Бретон, Арагон, Супо и Элюар храбро продолжали бежать впереди паровоза еще целых семь месяцев, до августа 1920 года. Представление об этом периоде можно составить по стихотворению Арагона, опубликованному в одном из дадаистских журналов — «Каннибал»:
Самоубийство
Abcdef
ghijkl
mnopqr
stuvw
xyz
Поставить свою подпись под алфавитом — все равно что признать своим произведением писсуар, столь дорогой Дюшану.

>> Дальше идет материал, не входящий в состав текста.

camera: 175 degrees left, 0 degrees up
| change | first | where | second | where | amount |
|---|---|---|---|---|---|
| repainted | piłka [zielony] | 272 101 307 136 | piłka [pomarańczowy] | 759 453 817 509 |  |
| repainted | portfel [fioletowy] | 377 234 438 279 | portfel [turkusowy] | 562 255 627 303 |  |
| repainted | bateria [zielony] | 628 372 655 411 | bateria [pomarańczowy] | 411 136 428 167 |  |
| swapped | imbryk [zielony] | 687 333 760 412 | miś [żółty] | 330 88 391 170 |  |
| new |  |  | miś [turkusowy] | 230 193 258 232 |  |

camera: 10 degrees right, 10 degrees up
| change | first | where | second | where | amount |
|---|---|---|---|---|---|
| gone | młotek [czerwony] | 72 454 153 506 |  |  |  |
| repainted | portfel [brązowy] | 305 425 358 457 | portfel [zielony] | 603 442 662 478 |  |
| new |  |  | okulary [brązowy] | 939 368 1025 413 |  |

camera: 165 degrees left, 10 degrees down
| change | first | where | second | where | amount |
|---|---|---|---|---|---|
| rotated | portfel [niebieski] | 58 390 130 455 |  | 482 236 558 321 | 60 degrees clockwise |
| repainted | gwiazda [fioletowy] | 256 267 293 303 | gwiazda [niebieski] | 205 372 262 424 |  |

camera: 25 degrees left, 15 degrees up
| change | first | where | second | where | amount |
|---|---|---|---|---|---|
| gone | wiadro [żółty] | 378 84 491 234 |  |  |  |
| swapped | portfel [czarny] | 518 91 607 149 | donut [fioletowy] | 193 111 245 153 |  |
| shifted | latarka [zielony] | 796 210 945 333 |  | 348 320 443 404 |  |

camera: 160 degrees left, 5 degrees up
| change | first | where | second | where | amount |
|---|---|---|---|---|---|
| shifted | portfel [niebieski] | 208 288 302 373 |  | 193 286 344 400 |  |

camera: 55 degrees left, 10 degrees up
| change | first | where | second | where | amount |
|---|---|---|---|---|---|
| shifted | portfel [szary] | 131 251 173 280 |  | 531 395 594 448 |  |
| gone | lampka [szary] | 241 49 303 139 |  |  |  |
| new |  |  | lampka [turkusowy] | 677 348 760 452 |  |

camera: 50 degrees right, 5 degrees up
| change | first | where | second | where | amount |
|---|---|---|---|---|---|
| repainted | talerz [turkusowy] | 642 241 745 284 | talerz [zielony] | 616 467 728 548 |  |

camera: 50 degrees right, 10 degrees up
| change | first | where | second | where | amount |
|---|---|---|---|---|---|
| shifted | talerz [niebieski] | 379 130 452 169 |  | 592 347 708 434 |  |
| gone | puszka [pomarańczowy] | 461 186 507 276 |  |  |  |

Та пятница «Литературы» стала единственной, но впоследствии почти каждый месяц проводилось какое-нибудь мероприятие: в феврале — в Салоне независимых, в марте — в театре «Эвр», в мае — в зале Гаво. «На первый взгляд, — комментирует Бретон, — нужный эффект как будто был достигнут: конформизм в дурацком положении, здравый смысл вне себя, пресса брызжет слюной… Изнутри же, по крайней мере в том, что касалось Арагона, Элюара и меня, ситуация воспринималась иначе. Ясно, что мы вовсю используем методы оглоушивания, «кретинизации» в мальдороровском смысле этого слова, а главное — безопасной провокации, разработанные в Цюрихе… Конечно, большинство из нас были молоды, бесперспективность подобной деятельности нисколько нас не смущала. Мы с Супо, например, были по уши довольны тем, что за скетч под заглавием «Вы меня забудете», исполненный нами же в зале Гаво, нас забросали яйцами, помидорами и бифштексами, которые зрители поспешно приобрели в антракте… Однако двое-трое из нас задумывались о том, не является ли это сражение за «Эрнани»,[44] снисходительно возобновляемое каждый месяц и разворачивающееся по одному и тому же сценарию, вещью в себе».